Dalam konteks Indonesia, putusan Mahkamah Konstitusi memperlihatkan bagaimana lembaga negara menggunakan sumber-sumber agama sebagai argumentasi untuk menolak permohonan pemohon judicial review. M Insa, pemohon judicial review itu, berpendapat ketentuan ketat poligami dalam UU Perkawinan melanggar UUD 1945.

 

Alih-alih membuat tafsir konstitusional atas Pasal 28 E UUD 1945, Mahkamah malah lebih banyak menekankan argumentasinya pada sumber-sumber hukum Islam.
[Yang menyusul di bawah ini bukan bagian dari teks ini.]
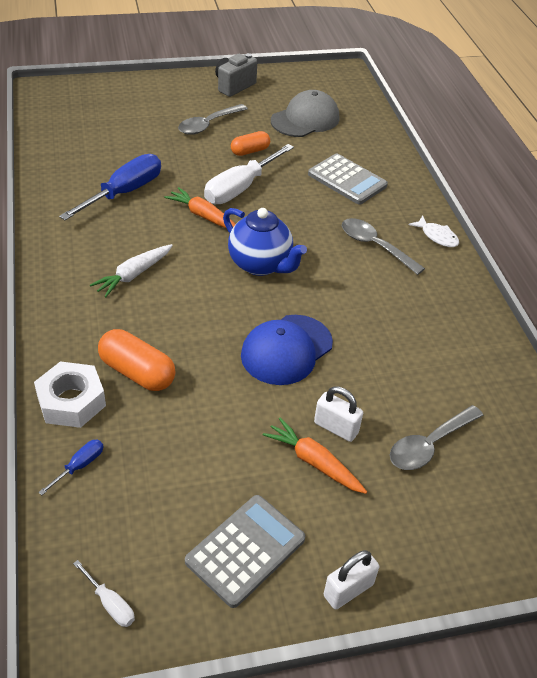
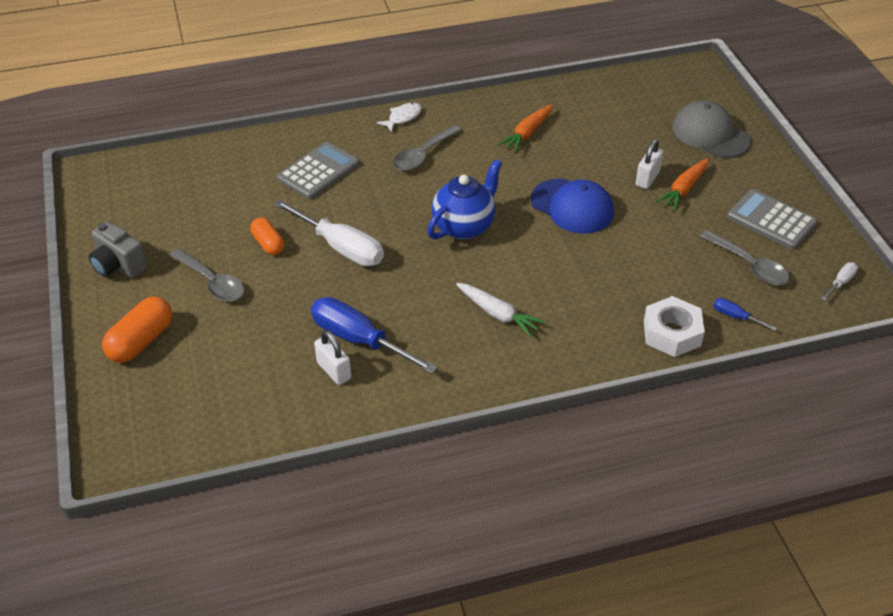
camera: 90 degrees left, 0 degrees up
orange capsule [98,329,175,391] -> orange capsule moved to [102,297,172,363]
orange carrot [164,187,236,229] -> orange carrot moved to [498,104,553,152]
grey cap [271,90,339,137] -> grey cap moved to [672,100,751,158]
white padlock [324,550,379,609] -> white padlock moved to [314,330,351,385]
grey spoon [390,405,483,470] -> grey spoon moved to [700,230,790,285]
Sikap Mahkamah demikian lantaran pemohon juga mendalilkan argumentasinya berdasarkan hukum Islam. Diawali dengan narasi tentang praktik poligami zaman jahiliyah, Mahkamah berpendapat hukum Islam justru berkehendak menertibkan poligami secara gradual.

 

Tujuannya agar dalam pelaksanaan tidak terjadi kesewenang-wenangan pria sekaligus menjaga martabat perempuan. Mahkamah malah mengutip ayat-ayat al-Qur’an. Mahkamah tidak sependapat dengan argumentasi bahwa pembatasan atau syarat ketat poligami akan menyuburkan perzinahan dan pekerja seks komersial.